Task item – Would you set down the data that follows, word for word, without any pictures?

(Provided data begins)

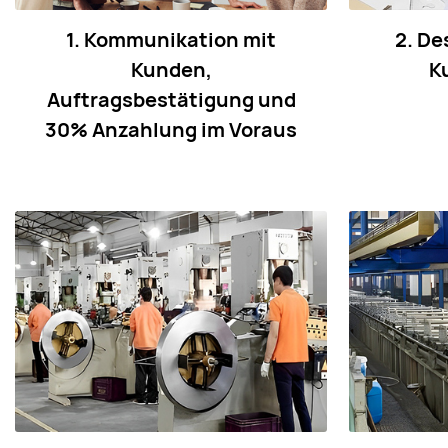
1. Kommunikation mit
2. De
Kunden,
K
Auftragsbestätigung und
30% Anzahlung im Voraus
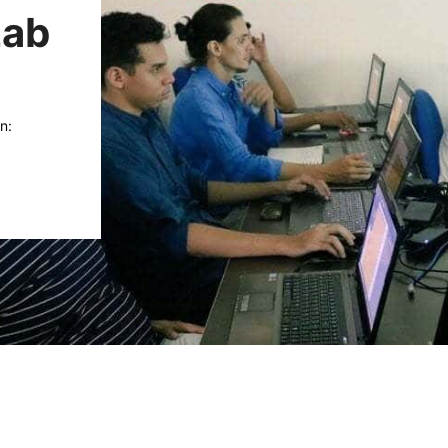
Lab
n:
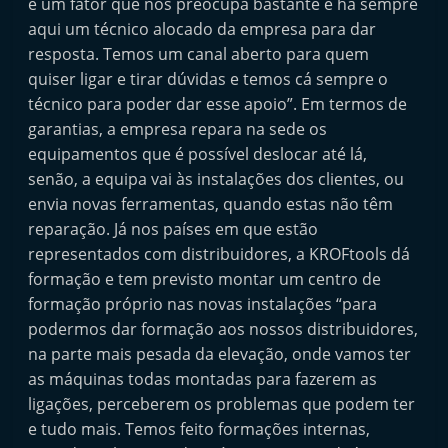
é um fator que nos preocupa bastante e há sempre
aqui um técnico alocado da empresa para dar
resposta. Temos um canal aberto para quem
quiser ligar e tirar dúvidas e temos cá sempre o
técnico para poder dar esse apoio”. Em termos de
garantias, a empresa repara na sede os
equipamentos que é possível deslocar até lá,
senão, a equipa vai às instalações dos clientes, ou
envia novas ferramentas, quando estas não têm
reparação. Já nos países em que estão
representados com distribuidores, a KROFtools dá
formação e tem previsto montar um centro de
formação próprio nas novas instalações “para
podermos dar formação aos nossos distribuidores,
na parte mais pesada da elevação, onde vamos ter
as máquinas todas montadas para fazerem as
ligações, perceberem os problemas que podem ter
e tudo mais. Temos feito formações internas,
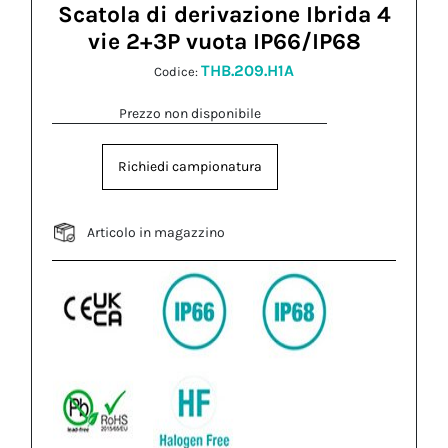
Scatola di derivazione Ibrida 4
vie 2+3P vuota IP66/IP68
THB.209.H1A
Codice:
Prezzo non disponibile
Richiedi campionatura
Articolo in magazzino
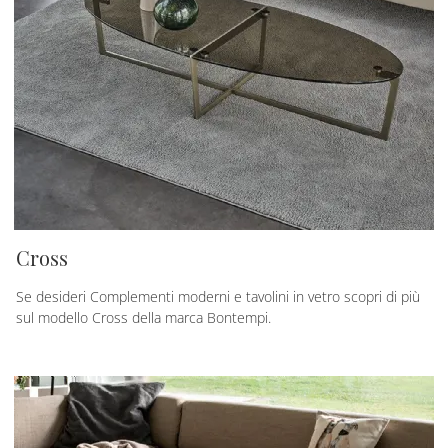
Cross
Se desideri Complementi moderni e tavolini in vetro scopri di più
sul modello Cross della marca Bontempi.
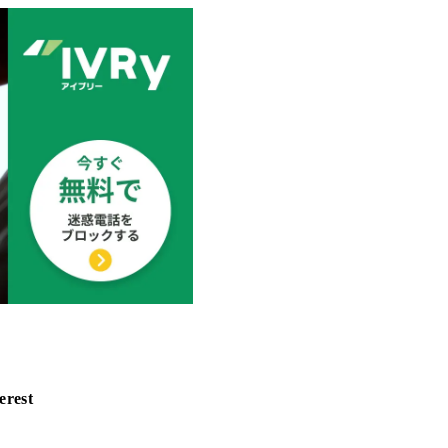
erest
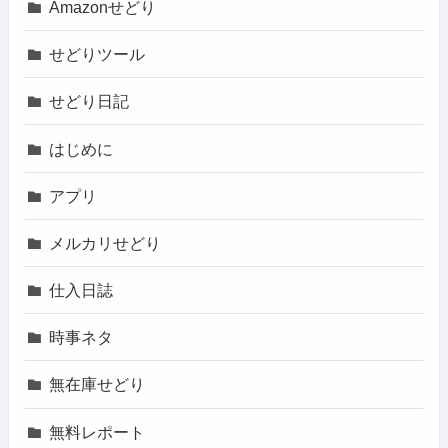
Amazonせどり
せどりツール
せどり日記
はじめに
アプリ
メルカリせどり
仕入日誌
時事ネタ
無在庫せどり
無料レポート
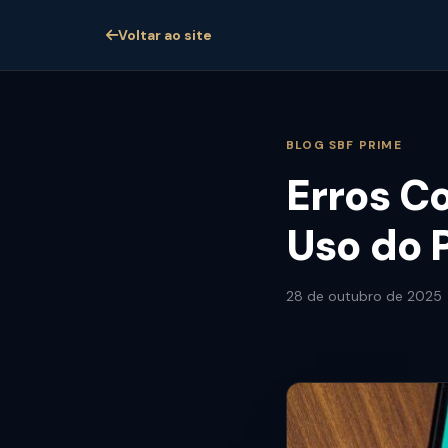
Voltar ao site
BLOG SBF PRIME
Erros C
Uso do 
28 de outubro de 2025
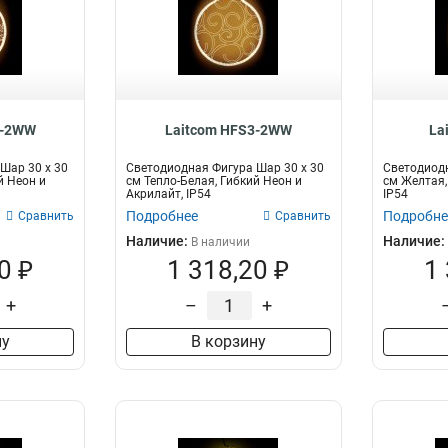
2-2WW
Laitcom HFS3-2WW
La
Шар 30 x 30
Светодиодная Фигура Шар 30 x 30
Светодиодн
й Неон и
см Тепло-Белая, Гибкий Неон и
см Желтая,
Акрилайт, IP54
IP54
Подробнее
Подробне
Сравнить
Сравнить
Наличие:
Наличие:
В наличии
0 ₽
1 318,20 ₽
1
+
–
+
ну
В корзину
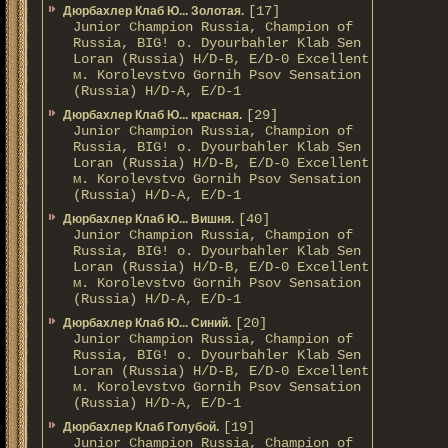
[17]
Дюрбахлер Клаб Ю... Золотая.
Junior Champion Russia, Champion of
Russia, BIG! о. Dyourbahler Klab Sen
Loran (Russia) H/D-B, E/D-0 Excellent
м. Korolevstvo Gornih Psov Sensation
(Russia) H/D-A, E/D-1
[29]
Дюрбахлер Клаб Ю... красная.
Junior Champion Russia, Champion of
Russia, BIG! о. Dyourbahler Klab Sen
Loran (Russia) H/D-B, E/D-0 Excellent
м. Korolevstvo Gornih Psov Sensation
(Russia) H/D-A, E/D-1
[40]
Дюрбахлер Клаб Ю... Вишня.
Junior Champion Russia, Champion of
Russia, BIG! о. Dyourbahler Klab Sen
Loran (Russia) H/D-B, E/D-0 Excellent
м. Korolevstvo Gornih Psov Sensation
(Russia) H/D-A, E/D-1
[20]
Дюрбахлер Клаб Ю... Синий.
Junior Champion Russia, Champion of
Russia, BIG! о. Dyourbahler Klab Sen
Loran (Russia) H/D-B, E/D-0 Excellent
м. Korolevstvo Gornih Psov Sensation
(Russia) H/D-A, E/D-1
[19]
Дюрбахлер Клаб Голубой.
Junior Champion Russia, Champion of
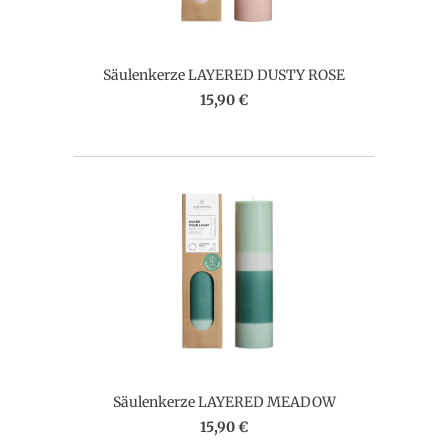
Säulenkerze LAYERED DUSTY ROSE
15,90 €
Säulenkerze LAYERED MEADOW
15,90 €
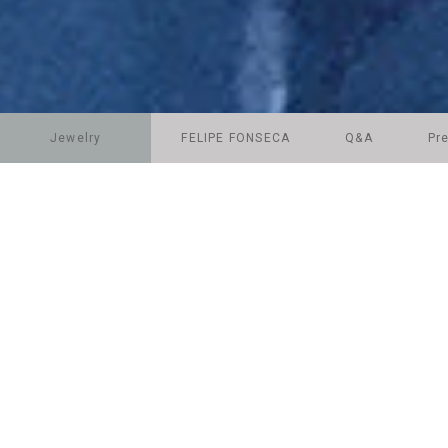
Jewelry
FELIPE FONSECA
Q&A
Pr
CHAPTER 28: NEW LATITUDE.
FELIPE FONSECA jewelry POP UP
博多阪急 1階ジュエリー＆アクセサリ
Date: 2026.8.19 (Wed) – 2026.9.1
NEW LATITUDE
このたび、Felipe Fonseca jewe
＆アクセサリー売場にてPOP UP S
ブランドを代表する 「+ bamboo」 を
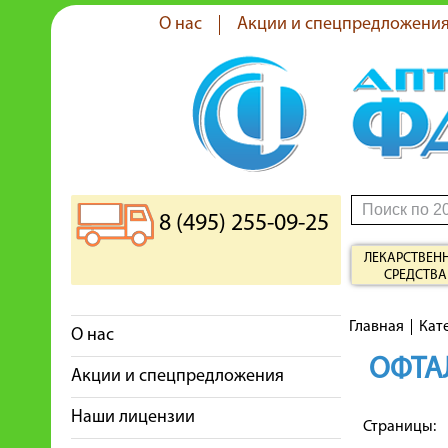
О нас
Акции и спецпредложени
8 (495) 255-09-25
ЛЕКАРСТВЕН
СРЕДСТВА
Главная
Кат
О нас
ОФТА
Акции и спецпредложения
Наши лицензии
Страницы:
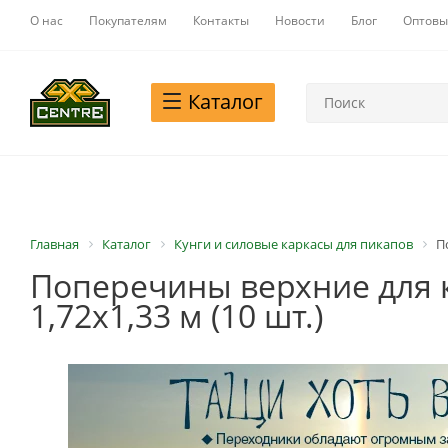
О нас
Покупателям
Контакты
Новости
Блог
Оптовы
Каталог
Главная
Каталог
Кунги и силовые каркасы для пикапов
П
Поперечины верхние для ку
1,72x1,33 м (10 шт.)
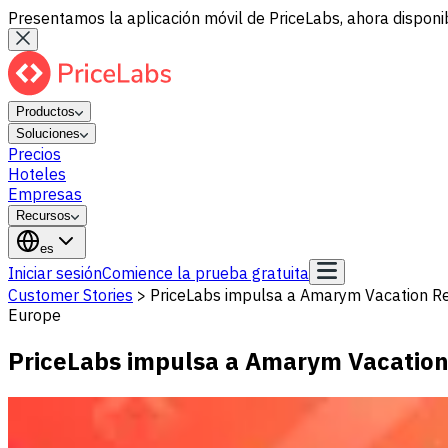
Presentamos la aplicación móvil de PriceLabs, ahora disponib
Productos
Soluciones
Precios
Hoteles
Empresas
Recursos
es
Iniciar sesión
Comience la prueba gratuita
Customer Stories
>
PriceLabs impulsa a Amarym Vacation Re
Europe
PriceLabs impulsa a Amarym Vacation 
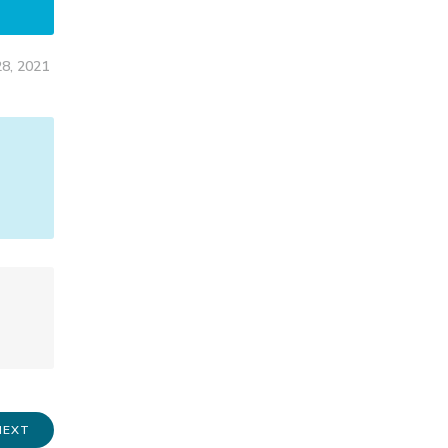
8, 2021
NEXT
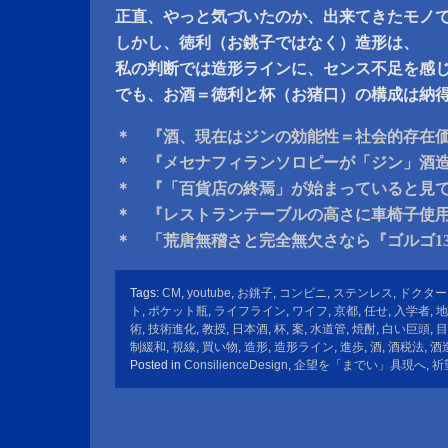
正直、やっと気づいたのか、出来てきたモノ
しかし、徳利（お銚子ではなく）造形は、
私の判断では造形ラインに、センス不足を感
でも、お酒＝徳利と杯（お猪口）の構成は納
＊ 『酒、現在はジンの効能性＝社会的存在
＊ 『メセナフィランソロピーが「ジン」酒
＊ 『「百貨店の終焉」が始まっていると見
＊ 『レストランテーブルの高さに車椅子使
＊ 「荒唐無稽さと完全無欠さなら『ゴルゴ1
Tags:
CM
,
youtube
,
お銚子
,
コンビニ
,
ステンレス
,
ドクター
ト
,
ポケット瓶
,
ライフライン
,
ワイフ
,
京都
,
任せ
,
入学者
,
地
術
,
技術進化
,
教授
,
日本酒
,
杯
,
案
,
水道管
,
焼酎
,
白い巨頭
,
目
制緩和
,
視線
,
買い物
,
造形
,
造形ライン
,
進歩
,
酒
,
酒税法
,
酒
Posted in
ConsilienceDesign
,
企望を「までい」具現へ
,
祈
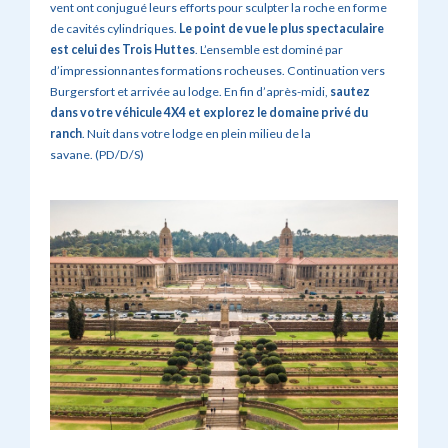
vent ont conjugué leurs efforts pour sculpter la roche en forme
de cavités cylindriques.
Le point de vue le plus spectaculaire
est celui des Trois Huttes
. L’ensemble est dominé par
d’impressionnantes formations rocheuses. Continuation vers
Burgersfort et arrivée au lodge. En fin d’après-midi,
sautez
dans votre véhicule 4X4 et explorez le domaine privé du
ranch
. Nuit dans votre lodge en plein milieu de la
savane. (PD/D/S)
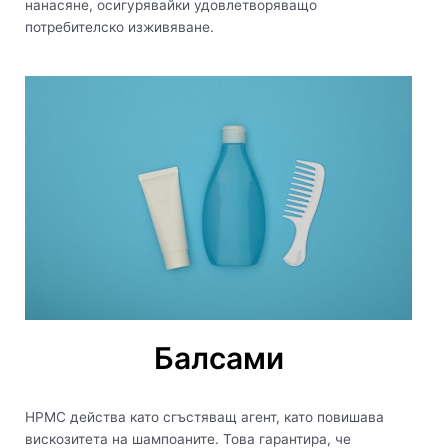
нанасяне, осигурявайки удовлетворяващо
потребителско изживяване.
Балсами
HPMC действа като сгъстяващ агент, като повишава
вискозитета на шампоаните. Това гарантира, че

(Provided data ends)

Written answer –
1. Kommunikation mit
2. De
Kunden,
K
Auftragsbestätigung und
30% Anzahlung im Voraus
Lab
n:
é um fator que nos preocupa bastante e há sempre
aqui um técnico alocado da empresa para dar
resposta. Temos um canal aberto para quem
quiser ligar e tirar dúvidas e temos cá sempre o
técnico para poder dar esse apoio”. Em termos de
garantias, a empresa repara na sede os
equipamentos que é possível deslocar até lá,
senão, a equipa vai às instalações dos clientes, ou
envia novas ferramentas, quando estas não têm
reparação. Já nos países em que estão
representados com distribuidores, a KROFtools dá
formação e tem previsto montar um centro de
formação próprio nas novas instalações “para
podermos dar formação aos nossos distribuidores,
na parte mais pesada da elevação, onde vamos ter
as máquinas todas montadas para fazerem as
ligações, perceberem os problemas que podem ter
e tudo mais. Temos feito formações internas,
Scatola di derivazione Ibrida 4
vie 2+3P vuota IP66/IP68
THB.209.H1A
Codice:
Prezzo non disponibile
Richiedi campionatura
Articolo in magazzino
Cross
Se desideri Complementi moderni e tavolini in vetro scopri di più
sul modello Cross della marca Bontempi.
erest
Amazonせどり
せどりツール
せどり日記
はじめに
アプリ
メルカリせどり
仕入日誌
時事ネタ
無在庫せどり
無料レポート
Voltar ao site
BLOG SBF PRIME
Erros C
Uso do 
28 de outubro de 2025
2-2WW
Laitcom HFS3-2WW
La
Шар 30 x 30
Светодиодная Фигура Шар 30 x 30
Светодиодн
й Неон и
см Тепло-Белая, Гибкий Неон и
см Желтая,
Акрилайт, IP54
IP54
Подробнее
Подробне
Сравнить
Сравнить
Наличие:
Наличие:
В наличии
0 ₽
1 318,20 ₽
1
+
–
+
ну
В корзину
[17]
Дюрбахлер Клаб Ю... Золотая.
Junior Champion Russia, Champion of
Russia, BIG! о. Dyourbahler Klab Sen
Loran (Russia) H/D-B, E/D-0 Excellent
м. Korolevstvo Gornih Psov Sensation
(Russia) H/D-A, E/D-1
[29]
Дюрбахлер Клаб Ю... красная.
Junior Champion Russia, Champion of
Russia, BIG! о. Dyourbahler Klab Sen
Loran (Russia) H/D-B, E/D-0 Excellent
м. Korolevstvo Gornih Psov Sensation
(Russia) H/D-A, E/D-1
[40]
Дюрбахлер Клаб Ю... Вишня.
Junior Champion Russia, Champion of
Russia, BIG! о. Dyourbahler Klab Sen
Loran (Russia) H/D-B, E/D-0 Excellent
м. Korolevstvo Gornih Psov Sensation
(Russia) H/D-A, E/D-1
[20]
Дюрбахлер Клаб Ю... Синий.
Junior Champion Russia, Champion of
Russia, BIG! о. Dyourbahler Klab Sen
Loran (Russia) H/D-B, E/D-0 Excellent
м. Korolevstvo Gornih Psov Sensation
(Russia) H/D-A, E/D-1
[19]
Дюрбахлер Клаб Голубой.
Junior Champion Russia, Champion of
Säulenkerze LAYERED DUSTY ROSE
15,90 €
Säulenkerze LAYERED MEADOW
15,90 €
Jewelry
FELIPE FONSECA
Q&A
Pr
CHAPTER 28: NEW LATITUDE.
FELIPE FONSECA jewelry POP UP
博多阪急 1階ジュエリー＆アクセサリ
Date: 2026.8.19 (Wed) – 2026.9.1
NEW LATITUDE
このたび、Felipe Fonseca jewe
＆アクセサリー売場にてPOP UP S
ブランドを代表する 「+ bamboo」 を
О нас
Акции и спецпредложени
8 (495) 255-09-25
ЛЕКАРСТВЕН
СРЕДСТВА
Главная
Кат
О нас
ОФТА
Акции и спецпредложения
Наши лицензии
Страницы:
О нас
Покупателям
Контакты
Новости
Блог
Оптовы
Каталог
Главная
Каталог
Кунги и силовые каркасы для пикапов
П
Поперечины верхние для ку
1,72x1,33 м (10 шт.)
Presentamos la aplicación móvil de PriceLabs, ahora disponib
Productos
Soluciones
Precios
Hoteles
Empresas
Recursos
es
Iniciar sesión
Comience la prueba gratuita
Customer Stories
>
PriceLabs impulsa a Amarym Vacation Re
Europe
PriceLabs impulsa a Amarym Vacation 
8, 2021
NEXT
正直、やっと気づいたのか、出来てきたモノ
しかし、徳利（お銚子ではなく）造形は、
私の判断では造形ラインに、センス不足を感
でも、お酒＝徳利と杯（お猪口）の構成は納
＊ 『酒、現在はジンの効能性＝社会的存在
＊ 『メセナフィランソロピーが「ジン」酒
＊ 『「百貨店の終焉」が始まっていると見
＊ 『レストランテーブルの高さに車椅子使
＊ 「荒唐無稽さと完全無欠さなら『ゴルゴ1
Tags:
CM
,
youtube
,
お銚子
,
コンビニ
,
ステンレス
,
ドクター
ト
,
ポケット瓶
,
ライフライン
,
ワイフ
,
京都
,
任せ
,
入学者
,
地
術
,
技術進化
,
教授
,
日本酒
,
杯
,
案
,
水道管
,
焼酎
,
白い巨頭
,
目
制緩和
,
視線
,
買い物
,
造形
,
造形ライン
,
進歩
,
酒
,
酒税法
,
酒
Posted in
ConsilienceDesign
,
企望を「までい」具現へ
,
祈
vent ont conjugué leurs efforts pour sculpter la roche en forme
de cavités cylindriques.
Le point de vue le plus spectaculaire
est celui des Trois Huttes
. L’ensemble est dominé par
d’impressionnantes formations rocheuses. Continuation vers
Burgersfort et arrivée au lodge. En fin d’après-midi,
sautez
dans votre véhicule 4X4 et explorez le domaine privé du
ranch
. Nuit dans votre lodge en plein milieu de la
savane. (PD/D/S)
нанасяне, осигурявайки удовлетворяващо
потребителско изживяване.
Балсами
HPMC действа като сгъстяващ агент, като повишава
вискозитета на шампоаните. Това гарантира, че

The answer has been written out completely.